Le peintre, ne se rendant pas compte des changements qu'il observait, était désireux de visiter l'atelier de son ancien camarade. Certes, il ne montait pas cinq étages pour voir les nouvelles oeuvres de Laurent, qui allaient sûrement lui donner des nausées; il avait la seule envie de contenter sa curiosité.

Quand il fut monté et qu'il eut jeté un coup d'oeil sur les toiles accrochées aux murs, son étonnement redoubla. Il y avait là cinq études, deux têtes de femme et trois têtes d'homme, peintes avec une véritable énergie; l'allure en était grasse et solide, chaque morceau s'enlevait par taches magnifiques sur les fonds d'un gris clair. L'artiste s'approcha vivement, et, stupéfait, ne cherchant même pas à cacher sa surprise:

—C'est toi qui as fait cela? demanda-t-il à Laurent.

—Oui, répondit celui-ci. Ce sont des esquisses qui me serviront pour un grand tableau que je prépare.

—Voyons, pas de blague, tu es vraiment l'auteur de ces machines-là?

—Eh! oui. Pourquoi n'en serais-je pas l'auteur?

Le peintre n'osa répondre: « Parce que ces toiles sont d'un artiste, et que tu n'as jamais été qu'un ignoble maçon. » Il resta longtemps en silence devant les études.
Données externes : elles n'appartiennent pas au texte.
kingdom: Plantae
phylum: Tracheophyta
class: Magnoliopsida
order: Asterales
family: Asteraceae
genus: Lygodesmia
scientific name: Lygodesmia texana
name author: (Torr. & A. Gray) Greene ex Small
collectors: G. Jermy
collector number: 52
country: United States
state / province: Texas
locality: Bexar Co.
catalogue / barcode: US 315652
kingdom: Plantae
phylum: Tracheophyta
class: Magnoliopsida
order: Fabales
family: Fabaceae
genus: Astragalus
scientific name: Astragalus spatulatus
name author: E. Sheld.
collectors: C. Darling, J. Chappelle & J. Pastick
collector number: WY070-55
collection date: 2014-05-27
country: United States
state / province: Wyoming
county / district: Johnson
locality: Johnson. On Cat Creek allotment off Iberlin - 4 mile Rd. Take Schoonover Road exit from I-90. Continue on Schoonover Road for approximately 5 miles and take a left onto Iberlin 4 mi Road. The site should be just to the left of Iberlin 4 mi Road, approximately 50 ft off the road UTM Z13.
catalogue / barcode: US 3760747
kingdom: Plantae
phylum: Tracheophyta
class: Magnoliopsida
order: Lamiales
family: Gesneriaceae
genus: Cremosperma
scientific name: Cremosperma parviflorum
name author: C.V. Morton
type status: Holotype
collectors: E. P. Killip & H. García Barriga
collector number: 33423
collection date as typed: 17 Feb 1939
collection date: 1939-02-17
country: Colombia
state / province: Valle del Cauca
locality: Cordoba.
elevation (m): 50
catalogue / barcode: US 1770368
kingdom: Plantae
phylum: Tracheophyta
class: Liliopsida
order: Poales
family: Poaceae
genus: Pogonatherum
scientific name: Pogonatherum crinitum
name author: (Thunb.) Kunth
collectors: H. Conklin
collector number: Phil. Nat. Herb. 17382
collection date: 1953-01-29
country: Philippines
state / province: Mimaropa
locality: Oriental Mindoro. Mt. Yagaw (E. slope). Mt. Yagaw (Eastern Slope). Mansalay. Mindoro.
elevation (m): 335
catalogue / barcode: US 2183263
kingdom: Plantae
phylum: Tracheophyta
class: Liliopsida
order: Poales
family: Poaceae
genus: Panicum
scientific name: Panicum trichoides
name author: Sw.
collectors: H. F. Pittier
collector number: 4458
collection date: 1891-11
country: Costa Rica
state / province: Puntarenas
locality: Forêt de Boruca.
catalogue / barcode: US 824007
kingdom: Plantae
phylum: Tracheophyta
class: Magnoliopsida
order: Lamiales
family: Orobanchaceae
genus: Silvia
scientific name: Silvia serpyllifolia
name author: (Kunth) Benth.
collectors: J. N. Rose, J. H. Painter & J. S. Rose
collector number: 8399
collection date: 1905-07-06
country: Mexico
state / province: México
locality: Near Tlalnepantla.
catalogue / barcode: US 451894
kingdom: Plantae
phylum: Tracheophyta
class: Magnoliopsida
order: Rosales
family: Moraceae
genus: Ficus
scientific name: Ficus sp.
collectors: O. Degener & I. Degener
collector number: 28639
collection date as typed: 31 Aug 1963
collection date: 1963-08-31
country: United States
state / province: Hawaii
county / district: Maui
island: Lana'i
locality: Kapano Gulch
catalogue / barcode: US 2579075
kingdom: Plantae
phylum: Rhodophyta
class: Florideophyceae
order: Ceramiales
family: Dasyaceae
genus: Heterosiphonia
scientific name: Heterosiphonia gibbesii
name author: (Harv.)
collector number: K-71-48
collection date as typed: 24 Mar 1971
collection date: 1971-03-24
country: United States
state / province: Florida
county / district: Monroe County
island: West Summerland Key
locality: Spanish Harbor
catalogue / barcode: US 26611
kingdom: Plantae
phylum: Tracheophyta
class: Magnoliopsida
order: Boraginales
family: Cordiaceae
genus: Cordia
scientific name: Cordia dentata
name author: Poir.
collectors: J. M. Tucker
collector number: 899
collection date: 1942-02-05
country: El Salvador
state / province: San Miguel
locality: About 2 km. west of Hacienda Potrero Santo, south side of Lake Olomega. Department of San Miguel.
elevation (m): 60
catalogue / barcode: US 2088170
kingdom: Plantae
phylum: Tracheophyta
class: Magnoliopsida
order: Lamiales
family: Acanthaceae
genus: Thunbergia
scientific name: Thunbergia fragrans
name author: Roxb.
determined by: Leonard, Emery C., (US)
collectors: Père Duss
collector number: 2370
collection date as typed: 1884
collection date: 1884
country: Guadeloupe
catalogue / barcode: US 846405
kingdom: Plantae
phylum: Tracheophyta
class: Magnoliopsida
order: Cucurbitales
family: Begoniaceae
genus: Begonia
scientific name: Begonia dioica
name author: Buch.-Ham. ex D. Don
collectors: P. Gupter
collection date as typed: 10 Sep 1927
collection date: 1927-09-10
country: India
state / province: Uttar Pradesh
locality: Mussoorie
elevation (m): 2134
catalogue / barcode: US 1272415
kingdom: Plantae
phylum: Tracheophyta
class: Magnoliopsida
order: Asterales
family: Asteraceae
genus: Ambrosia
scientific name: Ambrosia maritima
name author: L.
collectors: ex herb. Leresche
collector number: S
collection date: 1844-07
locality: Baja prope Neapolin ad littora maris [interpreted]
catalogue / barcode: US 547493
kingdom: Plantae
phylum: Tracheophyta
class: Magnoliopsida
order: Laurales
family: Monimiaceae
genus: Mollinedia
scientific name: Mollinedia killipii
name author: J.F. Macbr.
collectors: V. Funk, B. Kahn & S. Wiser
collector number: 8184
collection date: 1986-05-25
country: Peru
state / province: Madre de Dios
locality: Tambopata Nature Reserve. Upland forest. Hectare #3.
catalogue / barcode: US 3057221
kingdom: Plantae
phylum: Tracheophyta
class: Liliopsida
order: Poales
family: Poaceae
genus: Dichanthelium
Certes, ces études étaient gauches, mais elles avaient une étrangeté, un caractère si puissant qu'elles annonçaient un sens artistique des plus développés. On eût dit de la peinture vécue. Jamais l'ami de Laurent n'avait vu des ébauches si pleines de hautes promesses. Quand il eut bien examiné les toiles, il se tourna vers l'auteur:

—Là, franchement, lui dit-il, je ne t'aurais pas cru capable de peindre ainsi. Où diable as-tu appris à avoir du talent? Ça ne s'apprend pas d'ordinaire. Et il considérait Laurent, dont la voix lui semblait plus douce, dont chaque geste avait une sorte d'élégance. Il ne pouvait deviner l'effroyable secousse qui avait changé cet homme, en développant en lui des nerfs de femme, des sensations aiguës et délicates. Sans doute un phénomène étrange s'était accompli dans l'organisme du meurtrier de Camille. Il est difficile à l'analyse de pénétrer à de telles profondeurs. Laurent était peut-être devenu artiste comme il était devenu peureux, à la suite du grand détraquement qui avait bouleversé sa chair et son esprit. Auparavant, il étouffait sous le poids lourd de son sang, il restait aveuglé par l'épaisse vapeur de santé qui l'entourait; maintenant, maigri, frissonnant, il avait la verve inquiète, les sensations vives et poignantes des tempéraments nerveux. Dans la vie de terreur qu'il menait, sa pensée délirait et montait jusqu'à l'extase du génie; la maladie en quelque sorte "morale", la névrose dont tout son être était secoué, développait en lui un sens artistique d'une lucidité étrange; depuis qu'il avait tué, sa chair s'était comme allégée, son cerveau éperdu lui semblait immense, et, dans ce brusque agrandissement de sa pensée, il voyait passer des créations exquises, des rêveries de poète. Et c'est ainsi que ses gestes avaient pris une distinction subite, c'est ainsi que ses oeuvres étaient belles, rendues tout d'un coup personnelles et vivantes.

Son ami n'essaya pas davantage de s'expliquer la naissance de cet artiste. Il s'en alla avec son étonnement. Avant de partir, il regarda encore les toiles et dit à Laurent:

—Je n'ai qu'un reproche à te faire, c'est que toutes tes études ont un air de famille. Ces cinq têtes se ressemblent. Les femmes elles-mêmes prennent je ne sais quelle allure violente qui leur donne l'air d'hommes déguisés…. Tu comprends, si tu veux faire un tableau avec ces ébauches-là, il faudra changer quelques-unes des physionomies; tes personnages ne peuvent pas être tous frères, cela ferait rire.